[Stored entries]
- - - -
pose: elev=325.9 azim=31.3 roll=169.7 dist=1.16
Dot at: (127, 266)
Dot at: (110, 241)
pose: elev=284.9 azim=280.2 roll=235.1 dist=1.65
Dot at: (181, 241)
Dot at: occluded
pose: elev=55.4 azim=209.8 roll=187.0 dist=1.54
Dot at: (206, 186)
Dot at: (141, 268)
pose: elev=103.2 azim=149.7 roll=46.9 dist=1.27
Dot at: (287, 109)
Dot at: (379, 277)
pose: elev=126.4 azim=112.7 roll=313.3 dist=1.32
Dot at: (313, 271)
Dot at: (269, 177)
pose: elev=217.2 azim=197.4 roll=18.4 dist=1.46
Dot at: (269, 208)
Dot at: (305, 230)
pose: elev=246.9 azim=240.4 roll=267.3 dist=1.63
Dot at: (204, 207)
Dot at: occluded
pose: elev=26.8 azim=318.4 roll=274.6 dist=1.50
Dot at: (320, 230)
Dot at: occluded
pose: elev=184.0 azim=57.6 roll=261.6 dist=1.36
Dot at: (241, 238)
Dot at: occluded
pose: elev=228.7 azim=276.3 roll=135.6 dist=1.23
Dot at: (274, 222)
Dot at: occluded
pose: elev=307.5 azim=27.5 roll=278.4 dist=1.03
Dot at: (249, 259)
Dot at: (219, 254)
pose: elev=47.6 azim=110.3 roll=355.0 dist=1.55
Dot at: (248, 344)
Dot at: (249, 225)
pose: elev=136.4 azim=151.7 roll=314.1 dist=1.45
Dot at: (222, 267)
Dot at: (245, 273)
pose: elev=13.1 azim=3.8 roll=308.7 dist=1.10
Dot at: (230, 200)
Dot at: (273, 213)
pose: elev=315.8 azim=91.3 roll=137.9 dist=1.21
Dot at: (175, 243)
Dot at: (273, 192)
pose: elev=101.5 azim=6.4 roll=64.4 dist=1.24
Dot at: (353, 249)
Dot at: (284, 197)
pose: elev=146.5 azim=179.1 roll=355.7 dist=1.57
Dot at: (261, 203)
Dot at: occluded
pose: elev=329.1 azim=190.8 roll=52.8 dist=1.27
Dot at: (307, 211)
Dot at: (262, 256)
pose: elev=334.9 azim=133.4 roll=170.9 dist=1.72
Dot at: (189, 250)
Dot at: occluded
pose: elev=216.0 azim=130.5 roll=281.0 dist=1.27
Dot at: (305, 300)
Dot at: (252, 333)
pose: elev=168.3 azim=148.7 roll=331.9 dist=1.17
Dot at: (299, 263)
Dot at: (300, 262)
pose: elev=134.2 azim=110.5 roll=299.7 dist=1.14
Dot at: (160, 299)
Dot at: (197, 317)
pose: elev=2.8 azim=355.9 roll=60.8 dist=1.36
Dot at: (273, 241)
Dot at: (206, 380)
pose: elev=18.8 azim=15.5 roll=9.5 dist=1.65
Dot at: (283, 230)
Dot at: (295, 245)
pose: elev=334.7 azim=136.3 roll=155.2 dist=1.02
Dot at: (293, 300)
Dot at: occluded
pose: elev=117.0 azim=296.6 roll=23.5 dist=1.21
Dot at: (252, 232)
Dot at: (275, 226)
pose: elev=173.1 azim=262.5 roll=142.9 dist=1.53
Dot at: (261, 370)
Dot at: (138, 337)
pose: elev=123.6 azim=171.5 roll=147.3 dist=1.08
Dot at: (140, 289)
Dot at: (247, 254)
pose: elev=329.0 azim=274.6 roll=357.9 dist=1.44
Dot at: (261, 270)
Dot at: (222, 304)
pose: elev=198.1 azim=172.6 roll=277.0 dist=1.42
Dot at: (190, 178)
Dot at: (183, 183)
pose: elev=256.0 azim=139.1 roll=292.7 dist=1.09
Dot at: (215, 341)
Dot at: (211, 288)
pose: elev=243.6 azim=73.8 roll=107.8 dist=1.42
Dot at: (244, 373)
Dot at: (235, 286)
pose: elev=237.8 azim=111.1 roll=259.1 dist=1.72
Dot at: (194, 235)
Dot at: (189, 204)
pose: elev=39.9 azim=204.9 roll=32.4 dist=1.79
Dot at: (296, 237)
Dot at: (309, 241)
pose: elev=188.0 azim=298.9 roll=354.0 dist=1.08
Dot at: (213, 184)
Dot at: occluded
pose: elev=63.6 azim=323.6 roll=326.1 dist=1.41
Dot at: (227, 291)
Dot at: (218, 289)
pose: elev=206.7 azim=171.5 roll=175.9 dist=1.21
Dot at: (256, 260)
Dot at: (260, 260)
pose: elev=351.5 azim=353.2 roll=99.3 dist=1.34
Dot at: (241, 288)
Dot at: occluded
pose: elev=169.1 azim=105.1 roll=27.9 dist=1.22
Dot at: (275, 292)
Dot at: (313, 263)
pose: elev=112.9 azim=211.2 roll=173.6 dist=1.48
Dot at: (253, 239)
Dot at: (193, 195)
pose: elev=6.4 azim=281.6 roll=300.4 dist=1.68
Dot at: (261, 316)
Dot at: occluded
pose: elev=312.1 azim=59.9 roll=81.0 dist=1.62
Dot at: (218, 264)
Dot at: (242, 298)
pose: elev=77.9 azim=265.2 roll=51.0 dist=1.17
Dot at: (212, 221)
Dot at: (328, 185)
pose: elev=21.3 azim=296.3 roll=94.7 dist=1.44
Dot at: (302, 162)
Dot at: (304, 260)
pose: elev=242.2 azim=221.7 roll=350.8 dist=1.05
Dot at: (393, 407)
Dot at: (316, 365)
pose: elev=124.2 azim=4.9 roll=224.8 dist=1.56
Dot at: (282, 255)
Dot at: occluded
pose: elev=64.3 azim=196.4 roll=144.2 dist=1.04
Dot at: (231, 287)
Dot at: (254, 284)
- - - -
▸ **Given request**: Copy out the data word for word, starting with the line that contains "pose: elev=188.0 azim=298.9" and continuing through the last line, with both of those lines included.

▸ **Output of the exercise**:
pose: elev=188.0 azim=298.9 roll=354.0 dist=1.08
Dot at: (213, 184)
Dot at: occluded
pose: elev=63.6 azim=323.6 roll=326.1 dist=1.41
Dot at: (227, 291)
Dot at: (218, 289)
pose: elev=206.7 azim=171.5 roll=175.9 dist=1.21
Dot at: (256, 260)
Dot at: (260, 260)
pose: elev=351.5 azim=353.2 roll=99.3 dist=1.34
Dot at: (241, 288)
Dot at: occluded
pose: elev=169.1 azim=105.1 roll=27.9 dist=1.22
Dot at: (275, 292)
Dot at: (313, 263)
pose: elev=112.9 azim=211.2 roll=173.6 dist=1.48
Dot at: (253, 239)
Dot at: (193, 195)
pose: elev=6.4 azim=281.6 roll=300.4 dist=1.68
Dot at: (261, 316)
Dot at: occluded
pose: elev=312.1 azim=59.9 roll=81.0 dist=1.62
Dot at: (218, 264)
Dot at: (242, 298)
pose: elev=77.9 azim=265.2 roll=51.0 dist=1.17
Dot at: (212, 221)
Dot at: (328, 185)
pose: elev=21.3 azim=296.3 roll=94.7 dist=1.44
Dot at: (302, 162)
Dot at: (304, 260)
pose: elev=242.2 azim=221.7 roll=350.8 dist=1.05
Dot at: (393, 407)
Dot at: (316, 365)
pose: elev=124.2 azim=4.9 roll=224.8 dist=1.56
Dot at: (282, 255)
Dot at: occluded
pose: elev=64.3 azim=196.4 roll=144.2 dist=1.04
Dot at: (231, 287)
Dot at: (254, 284)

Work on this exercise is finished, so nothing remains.